Выбрать главу

В конце июня 1991 года я отправилась в Пекин, чтобы выполнить свое последнее задание в Китае. 15 июля я на угнанной машине сбила мать Аямэй — она умерла на месте. 1 августа 1991-го я бросилась в море и поплыла к Гонконгу. Лучи прожекторов рассекали небо. Пули свистели над моей головой. Я жалела, что забыла задать Партии один вопрос: когда мне можно будет вернуться на родину?

Париж — город мечты. Мировая слава его духов, его моды и его культуры обещала сладкую жизнь. 4 августа 1991 года я впервые увидела его — пустые улицы, закрытые магазины, грязное, душное метро. Меня приняла активистка Общества защиты прав человека в своем домике в северном предместье. Ее седой, кудлатый пес ковылял, волоча сломанную лапу, две кошки гадили в стенном шкафу. День только начинался — один из самых серых, самых холодных, самых промозглых дней в моей жизни. Раздевшись в ванной комнате, я смотрела на себя в зеркало, чтобы убедиться, что я не Аямэй, что я лишь зрительница этой жалкой жизни беженки».

Полковник Анкай откладывает ручку и встает. Открывает настежь окно. Глядя на Монпарнасскую башню, несколько раз энергично потягивается. Затем возвращается к письменному столу и снова берется за ручку.

«Но как было мне забыть Аямэй, которую я носила в себе? Она тосковала по Китаю и по китайцам. Не понимала, что ей говорят. Без языка, без общения, жила как земляной червячок. Потом она стала бывать в людных залах, пропитанных запахом пота, — ратовала за права человека. Она встретилась со своими друзьями-диссидентами, вдохновенно-озлобленными, ошалевшими от ностальгии и открывшейся им сексуальной свободы.

Она колесила по стране — машины, поезда, самолеты. Я ночевала с ней в придорожных мотелях, затерянных между небом и землей. Я была рядом, когда она лежала без сна, глядя в потолок, и лучшие моменты прошлой жизни проносились, как на кинопленке, а ей никак не удавалось остановить кадр. Я одна могла разделить ее безмолвное страдание.
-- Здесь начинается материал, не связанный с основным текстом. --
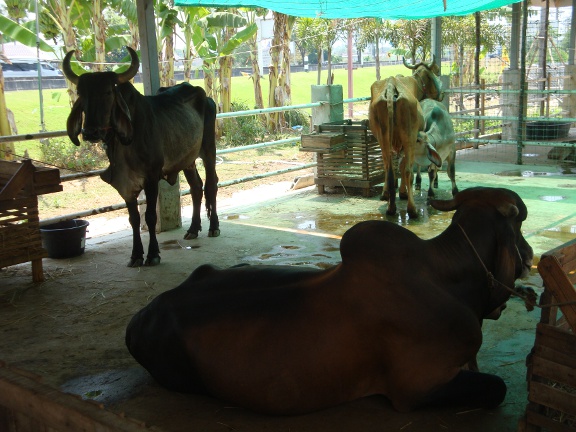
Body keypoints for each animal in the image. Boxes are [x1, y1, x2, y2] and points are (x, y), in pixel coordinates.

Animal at [63, 47, 220, 266]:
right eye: (80, 93)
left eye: (108, 92)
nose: (90, 132)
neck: (123, 145)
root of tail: (206, 97)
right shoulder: (125, 184)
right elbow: (134, 219)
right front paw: (136, 254)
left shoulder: (152, 177)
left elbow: (151, 216)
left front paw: (153, 254)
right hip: (187, 159)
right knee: (196, 187)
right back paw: (193, 229)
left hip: (208, 149)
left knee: (211, 184)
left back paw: (213, 227)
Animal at [127, 186, 536, 416]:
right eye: (519, 227)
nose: (531, 254)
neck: (446, 277)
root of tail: (141, 316)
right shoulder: (418, 388)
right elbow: (497, 388)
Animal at [372, 57, 444, 218]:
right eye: (436, 71)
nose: (441, 94)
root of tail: (391, 86)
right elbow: (404, 165)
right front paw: (403, 192)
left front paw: (387, 194)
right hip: (408, 137)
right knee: (407, 171)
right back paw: (412, 210)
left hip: (383, 138)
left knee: (388, 169)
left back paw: (390, 207)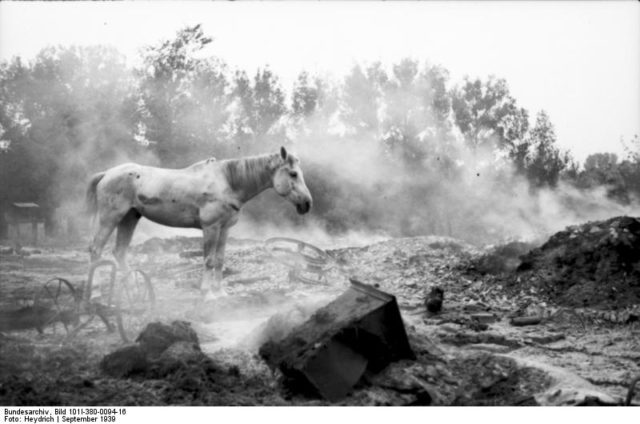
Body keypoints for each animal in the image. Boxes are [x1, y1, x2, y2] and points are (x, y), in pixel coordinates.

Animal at [87, 147, 312, 296]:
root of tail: (107, 174)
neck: (228, 183)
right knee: (96, 250)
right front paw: (207, 292)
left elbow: (220, 260)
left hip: (129, 218)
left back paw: (132, 289)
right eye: (293, 173)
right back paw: (94, 290)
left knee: (120, 252)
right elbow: (209, 260)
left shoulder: (224, 229)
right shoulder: (210, 228)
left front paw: (220, 293)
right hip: (110, 217)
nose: (307, 204)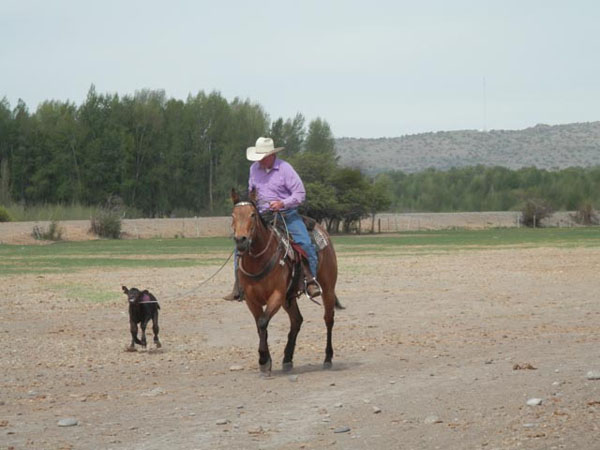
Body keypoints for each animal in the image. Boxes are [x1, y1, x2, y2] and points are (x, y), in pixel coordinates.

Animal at [231, 186, 342, 372]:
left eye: (252, 214)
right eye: (233, 215)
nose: (241, 240)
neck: (259, 261)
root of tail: (323, 231)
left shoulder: (276, 295)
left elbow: (263, 322)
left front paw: (264, 360)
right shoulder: (252, 300)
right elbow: (260, 326)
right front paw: (266, 361)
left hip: (327, 288)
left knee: (329, 319)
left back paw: (327, 358)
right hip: (289, 298)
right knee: (297, 320)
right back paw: (287, 359)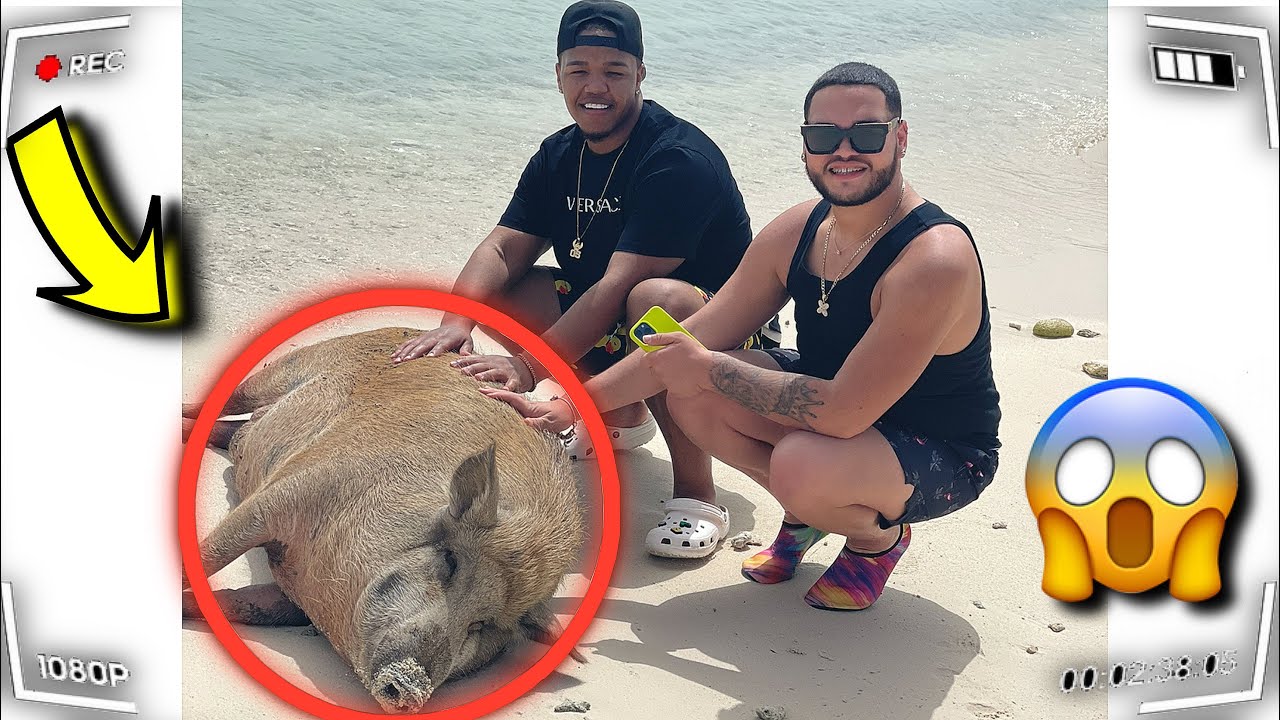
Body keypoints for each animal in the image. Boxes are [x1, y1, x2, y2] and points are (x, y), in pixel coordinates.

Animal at [181, 327, 582, 713]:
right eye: (449, 561)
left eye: (483, 624)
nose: (413, 684)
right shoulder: (298, 485)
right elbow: (213, 552)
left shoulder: (294, 597)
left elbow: (244, 604)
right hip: (289, 366)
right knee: (227, 401)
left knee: (229, 431)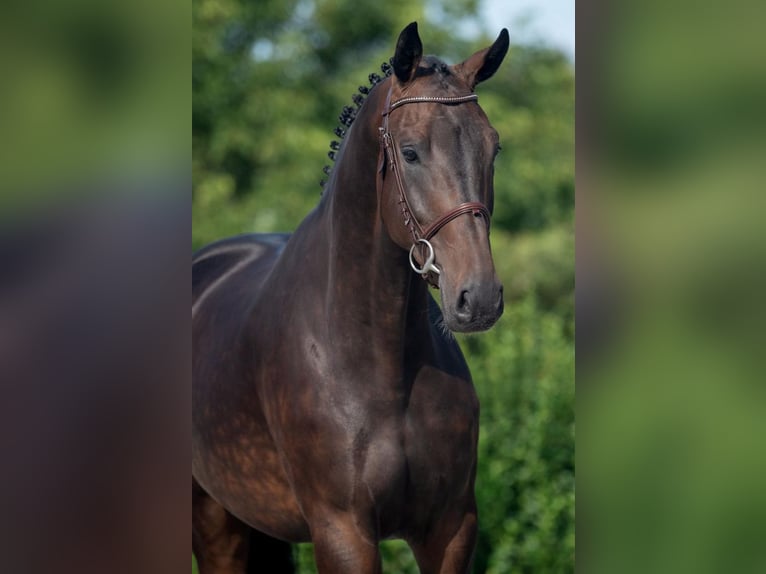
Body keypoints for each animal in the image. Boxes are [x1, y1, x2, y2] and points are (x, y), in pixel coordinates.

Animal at [194, 22, 510, 574]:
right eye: (410, 151)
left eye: (492, 148)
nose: (480, 297)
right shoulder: (342, 531)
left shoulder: (451, 528)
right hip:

А тем временем, за тысячи километров отсюда, Китай стремительно менялся. Гигантские стройки поглотили старые кварталы. Реки и озера осушались, чтобы дать „зеленую улицу“ автострадам. Изменилось и мое задание. Никому больше не нужна слежка за диссидентами и подрывная деятельность среди них. Мне все больше приходится заниматься промышленным шпионажем. Связные от Цзу Чжи говорят теперь не о перспективах мировой революции, а о цене на квартиры в Пекине. В Европу приезжают деятели Партии, и я вижу, как они тратят деньги, не считая. Запад нам больше не враг, а конкурент, покупатель и инвестор. Куда же в этой гонке за материальными благами, военной мощью и дипломатическими успехами делись наши былые цели — навсегда покончить с бедностью и неравенством?

Я читала модные китайские романы, в которых меня шокировала апология секса и наркотиков. Я смотрела репортажи по телевидению и открывала незнакомый Китай. За изобилием в больших магазинах кроется нищета: взять хотя бы девочек-подростков с выкрашенными в оранжевый цвет волосами, которые продают себя за гроши в массажных и парикмахерских салонах. Миллиардеры содержат многочисленных любовниц и могут потратить на обед три тысячи юаней — годовую пенсию рабочего, у которого и эти жалкие деньги крадут чиновники мэрии. Пекин и Шанхай стали футуристическими городами. Это ли светлое будущее — земля, ощетинившаяся небоскребами под тучами смога, и люди, снующие, точно роботы, в поисках сиюминутных удовольствий? Почему, как, когда наш режим превратился в гиперкапитализм, пагубу, с которой мы боролись не за страх, а за совесть? И этой стране, зараженной западным недугом, я принесла в жертву всю мою жизнь?

Мне было двадцать три года, когда я приехала сюда. Сегодня мне тридцать семь. За четырнадцать лет я так сжилась с Аямэй, что полюбила ее трагедию, ее одиночество, ее добрую душу. Я и сейчас вижу ее: вот она стоит у окна и смотрит на Люксембургский сад; она отчаялась, потеряла надежду и все же собирается с духом, чтобы продолжать. И мы продолжали играть нашу роль, невзирая на все противоречия и несуразности. Она произносила речи о правах человека перед людьми, воевавшими за нефть. Я торговала собой во имя коммунизма, в то время как страна давно жила в рыночной экономике. Она пожимала руки европейским политикам, которые проповедовали демократические ценности, мечтая стать диктаторами. Я улыбалась мужчинам, падким на деньги. Все они добровольно отринули свободу, чтобы стать моими рабами.